Liputan6.com, Indramayu - Suasana sepi dan hening terasa di setiap ruang kelas SDN Cibeber, Desa Cibeber, Kecamatan Sukagumiwang, Kabupaten Indramayu Jawa Barat.
Tidak ada suara gaduh dalam setiap aktivitas belajar mengajar di sekolah tersebut. Bukan tanpa sebab, heningnya aktivitas belajar mengajar karena diketahui minimnya jumlah siswa.
Pantauan di lokasi, enam bocah berseragam putih merah tampak asyik menggoreskan pensil warna pada sehelai gambar yang ada di atas meja mereka. Sementara seorang guru muda, berdiri di depan kelas dan memerintahkan para siswanya itu untuk menuliskan nama masing-masing pada gambar yang telah selesai diwarnai.
Advertisement
Baca Juga
"Di sini kebanyakan minat warga sekolah di Madrasah Ibtidaiyah," kata Kepala Sekolah SDN Cibeber Indramayu Bagyana, Senin (10/9/2018).
Suasana sepi di dalam ruang kelas pun tak hanya terlihat di ruang kelas satu, melainkan di lima kelas lainnya di sekolah tersebut. Dia mengaku, kelima kelas yang lain juga memiliki jumlah siswa yang minim.
Dia menyebutkan, secara keseluruhan jumlah siswa di SDN Cibeber Indramayu sebanyak 42 siswa. Terdiri dari sembilan siswa kelas 2, lima siswa di kelas 3, sembilan siswa di kelas 4, lima siswa di kelas 5, dan delapan siswa di kelas 6.
"Minatnya memang rendah sejak beberapa tahun kemarin," ujar dia.
Padahal SDN Cibeber merupakan satu-satunya SD Negeri di desa Cibeber, Kabupaten Indramayu. Dua sekolah lainnya yakni MI berstatus swasta.
Bagyana mengatakan, di sekolah tersebut terdapat empat guru PNS dan empat tenaga sukarelawan. Ironisnya, selama sekolah berdiri, para tenaga pengajar terus berusaha mencari siswa.
"Padahal sekolah di sini gratis," kata Bagyana.
Dia bersama tenaga pengajar lain tak lelah melakukan sosialisasi ke masyarakat. Mengumpulkan semua stakeholder mulai dari tingkat RT dan RW, mengajak para orang tua agar menyekolahkan anak-anak mereka ke SDN Cibeber Indramayu.
Sayang, hingga saat ini usaha yang mereka lakukan belum membuahkan hasil yang diharapkan.
Fasilitas Hingga Toilet
Tak hanya minim jumlah siswa, Bagyana mengaku fasilitas di sekolah tersebut tidak memiliki fasilitas lengkap, salah satunya fasilitas toilet.

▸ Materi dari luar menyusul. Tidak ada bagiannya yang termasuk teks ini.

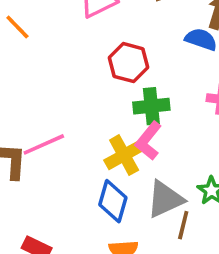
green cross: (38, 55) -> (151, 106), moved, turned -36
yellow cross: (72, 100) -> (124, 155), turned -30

Dia mengatakan, para siswa termasuk guru harus pulang ke rumah masing-masing jika ingin ke toilet. Kondisi ini, diakui menjadi salah satu penyebab minimnya warga menyekolahkan anak.
"Kerusakan bangunan terutama pada plafon terlihat dimana-mana. Plafon di sepanjang lorong sekolah itu berlubang dimana-mana," kata dia.
Kondisi serupa juga terlihat pada plafon di setiap ruang kelas. Dinding yang gompel terlihat di sejumlah titik di dalam ruang kelas.
Dia mengatakan, SDN Cibeber hanya memiliki lima ruang kelas. Dari jumlah itu, empat kelas difungsikan sebagai tempat kegiatan belajar mengajar.
"Karena jumlah kelas tidak cukup, terpaksa ada kelas yang harus bergantian," ujar dia.
Sedangkan satu ruang kelas lainnya, difungsikan sebagai ruang guru yang digabung dengan ruang kepala sekolah. Ruang TU sekaligus sedikit untuk ruang tamu jika ada tamu yang berkunjung.
Meski dengan jumlah siswa yang minim maupun fasilitas yang masih kurang, asesor yang melakukan penilaian pada 2016 lalu menyatakan layak dipertahankan dan tidak dimerger dengan sekolah lainnya. "Alasannya, sekolah itu merupakan satu-satunya sekolah negeri di Desa Cibeber.
Sementara itu, salah satu orang tua siswa, Nurhasanah, mengaku sengaja menyekolahkan anaknya di SDN Cibeber karena dekat dengan rumahnya. Meski dia mengakui, harus pulang ke rumah dulu saat anaknya hendak buang ke toilet.
"Sekolah di sini gratis. Buku pelajaran dan alat sekolah juga dikasih," kata dia.